Monday, 19 December 2011
Tuesday - dawn raid on Tahrir Square
EGYPTIAN police and soldiers fired weapons and used batons and teargas for a fifth day on Tuesday in the latest security operation to clear Cairo's central Tahrir Square of opponents of army rule.
The sound of heavy gunfire rang out across the square as armed security forces charged hundreds of protesters attempting to hold their ground, activists and a Reuters witness said.
"Hundreds of state security forces and the army entered the square and began firing heavily. They chased protesters and burned anything in their way, including medical supplies and blankets," protester Ismail said by telephone.

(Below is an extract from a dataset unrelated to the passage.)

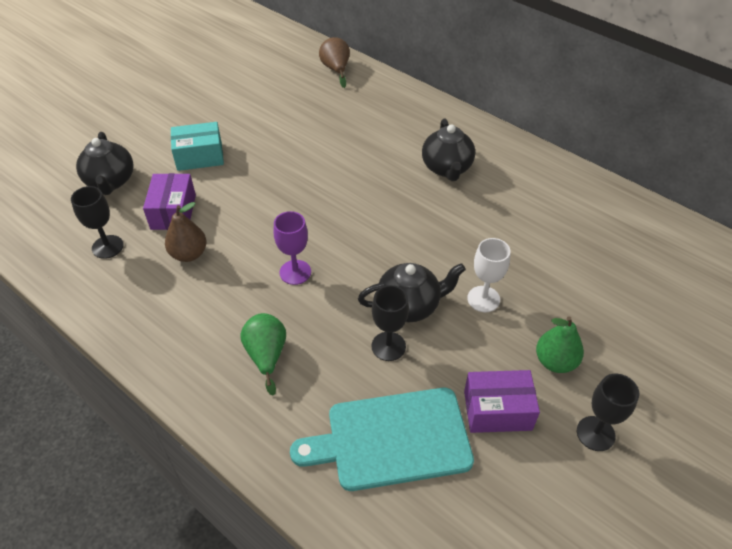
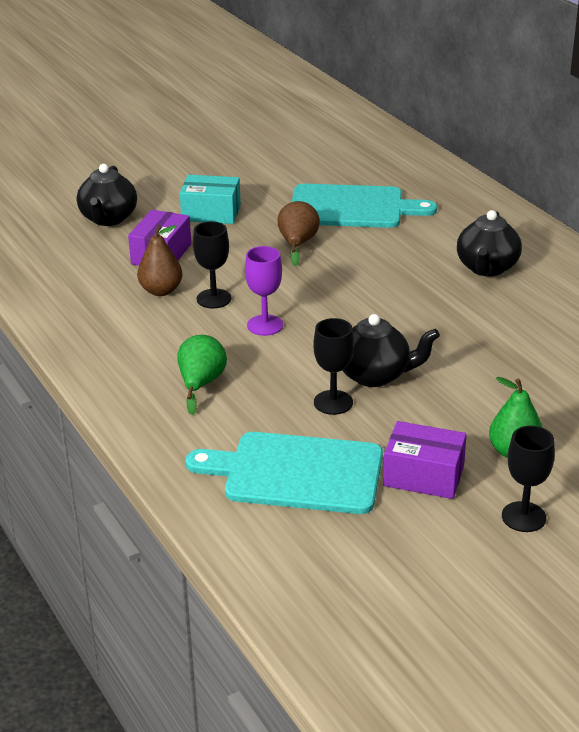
camera: 20 degrees right, 15 degrees down
(107, 247) = (82, 270): black goblet -> black goblet (214, 299)
(315, 127) = (352, 207): none -> turquoise cutting board
(336, 70) = (405, 160): brown pear -> brown pear (297, 244)
(483, 299) = (462, 386): white goblet -> none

Before the latest security charge, protesters had been trying to tear down a brick wall the army had put up to block access to parliament, which is located beside the square.
A security source told Reuters some protesters wanted to remove the wall in order to reach parliament and destroy it.

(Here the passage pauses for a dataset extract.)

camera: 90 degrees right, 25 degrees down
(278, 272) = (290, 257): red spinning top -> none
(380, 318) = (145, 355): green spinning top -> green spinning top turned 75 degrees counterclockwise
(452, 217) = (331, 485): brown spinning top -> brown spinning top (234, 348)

Medical sources have said 13 people have been killed since Friday, but the protesters say the latest attack produced more casualties. "Some of those who fell had gunshot wounds to the legs," Ismail said.

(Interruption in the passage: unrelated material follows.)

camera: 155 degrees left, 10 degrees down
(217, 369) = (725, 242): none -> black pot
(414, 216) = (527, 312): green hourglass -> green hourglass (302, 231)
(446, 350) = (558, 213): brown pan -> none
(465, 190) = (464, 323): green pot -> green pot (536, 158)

Hundreds more were wounded and scores have been detained in attempts to disperse protests in and around Tahrir Square, hub of the uprising that ousted Hosni Mubarak in February.
Anger has been inflamed by brutal attacks on protesters at the weekend, including one on a young woman whose clothes were partly torn off, captured on video for the world to see.
Meanwhile, in an interview with the BBC, Robin Wright, a senior fellow at the US Institute of Peace, said the SCAF regime was now effectively a military junta preventing the country from moving forward and the protests were taking on the form of a real revolution.